Data to use
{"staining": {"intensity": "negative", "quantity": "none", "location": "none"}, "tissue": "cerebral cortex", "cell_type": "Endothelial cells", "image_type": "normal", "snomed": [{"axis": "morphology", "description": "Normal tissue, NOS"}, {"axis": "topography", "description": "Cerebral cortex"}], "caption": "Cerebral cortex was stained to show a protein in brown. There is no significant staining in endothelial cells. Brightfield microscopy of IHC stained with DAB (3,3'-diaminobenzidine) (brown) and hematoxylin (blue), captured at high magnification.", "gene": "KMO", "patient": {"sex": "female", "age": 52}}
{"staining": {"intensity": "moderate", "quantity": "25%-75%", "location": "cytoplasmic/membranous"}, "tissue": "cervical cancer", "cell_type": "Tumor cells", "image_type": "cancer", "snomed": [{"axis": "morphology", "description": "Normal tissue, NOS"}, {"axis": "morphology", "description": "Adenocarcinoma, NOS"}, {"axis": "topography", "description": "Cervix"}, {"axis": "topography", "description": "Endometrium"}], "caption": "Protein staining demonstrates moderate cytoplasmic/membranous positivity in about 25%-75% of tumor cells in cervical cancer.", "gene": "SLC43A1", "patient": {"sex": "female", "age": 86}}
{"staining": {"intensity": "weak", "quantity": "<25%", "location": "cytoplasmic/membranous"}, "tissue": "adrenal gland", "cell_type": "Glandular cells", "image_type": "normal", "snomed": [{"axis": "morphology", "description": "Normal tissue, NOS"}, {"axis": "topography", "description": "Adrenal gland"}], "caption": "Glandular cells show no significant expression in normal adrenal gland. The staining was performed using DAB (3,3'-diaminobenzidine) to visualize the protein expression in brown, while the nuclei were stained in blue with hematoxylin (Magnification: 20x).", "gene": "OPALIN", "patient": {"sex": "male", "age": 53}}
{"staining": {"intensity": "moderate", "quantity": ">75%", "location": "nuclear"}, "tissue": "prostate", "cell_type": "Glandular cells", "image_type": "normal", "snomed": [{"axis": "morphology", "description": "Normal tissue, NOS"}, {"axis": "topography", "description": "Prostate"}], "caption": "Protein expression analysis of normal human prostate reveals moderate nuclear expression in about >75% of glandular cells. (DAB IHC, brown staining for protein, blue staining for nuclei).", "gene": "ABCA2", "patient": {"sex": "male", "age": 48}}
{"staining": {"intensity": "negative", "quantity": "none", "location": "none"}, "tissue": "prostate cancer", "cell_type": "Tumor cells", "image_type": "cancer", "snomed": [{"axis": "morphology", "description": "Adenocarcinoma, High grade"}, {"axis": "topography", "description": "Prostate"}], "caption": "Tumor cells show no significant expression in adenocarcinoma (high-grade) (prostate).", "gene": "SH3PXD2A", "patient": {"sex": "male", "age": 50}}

The problem
Return all the lines shown above, precisely as they stand.

Task output
{"staining": {"intensity": "negative", "quantity": "none", "location": "none"}, "tissue": "cerebral cortex", "cell_type": "Endothelial cells", "image_type": "normal", "snomed": [{"axis": "morphology", "description": "Normal tissue, NOS"}, {"axis": "topography", "description": "Cerebral cortex"}], "caption": "Cerebral cortex was stained to show a protein in brown. There is no significant staining in endothelial cells. Brightfield microscopy of IHC stained with DAB (3,3'-diaminobenzidine) (brown) and hematoxylin (blue), captured at high magnification.", "gene": "KMO", "patient": {"sex": "female", "age": 52}}
{"staining": {"intensity": "moderate", "quantity": "25%-75%", "location": "cytoplasmic/membranous"}, "tissue": "cervical cancer", "cell_type": "Tumor cells", "image_type": "cancer", "snomed": [{"axis": "morphology", "description": "Normal tissue, NOS"}, {"axis": "morphology", "description": "Adenocarcinoma, NOS"}, {"axis": "topography", "description": "Cervix"}, {"axis": "topography", "description": "Endometrium"}], "caption": "Protein staining demonstrates moderate cytoplasmic/membranous positivity in about 25%-75% of tumor cells in cervical cancer.", "gene": "SLC43A1", "patient": {"sex": "female", "age": 86}}
{"staining": {"intensity": "weak", "quantity": "<25%", "location": "cytoplasmic/membranous"}, "tissue": "adrenal gland", "cell_type": "Glandular cells", "image_type": "normal", "snomed": [{"axis": "morphology", "description": "Normal tissue, NOS"}, {"axis": "topography", "description": "Adrenal gland"}], "caption": "Glandular cells show no significant expression in normal adrenal gland. The staining was performed using DAB (3,3'-diaminobenzidine) to visualize the protein expression in brown, while the nuclei were stained in blue with hematoxylin (Magnification: 20x).", "gene": "OPALIN", "patient": {"sex": "male", "age": 53}}
{"staining": {"intensity": "moderate", "quantity": ">75%", "location": "nuclear"}, "tissue": "prostate", "cell_type": "Glandular cells", "image_type": "normal", "snomed": [{"axis": "morphology", "description": "Normal tissue, NOS"}, {"axis": "topography", "description": "Prostate"}], "caption": "Protein expression analysis of normal human prostate reveals moderate nuclear expression in about >75% of glandular cells. (DAB IHC, brown staining for protein, blue staining for nuclei).", "gene": "ABCA2", "patient": {"sex": "male", "age": 48}}
{"staining": {"intensity": "negative", "quantity": "none", "location": "none"}, "tissue": "prostate cancer", "cell_type": "Tumor cells", "image_type": "cancer", "snomed": [{"axis": "morphology", "description": "Adenocarcinoma, High grade"}, {"axis": "topography", "description": "Prostate"}], "caption": "Tumor cells show no significant expression in adenocarcinoma (high-grade) (prostate).", "gene": "SH3PXD2A", "patient": {"sex": "male", "age": 50}}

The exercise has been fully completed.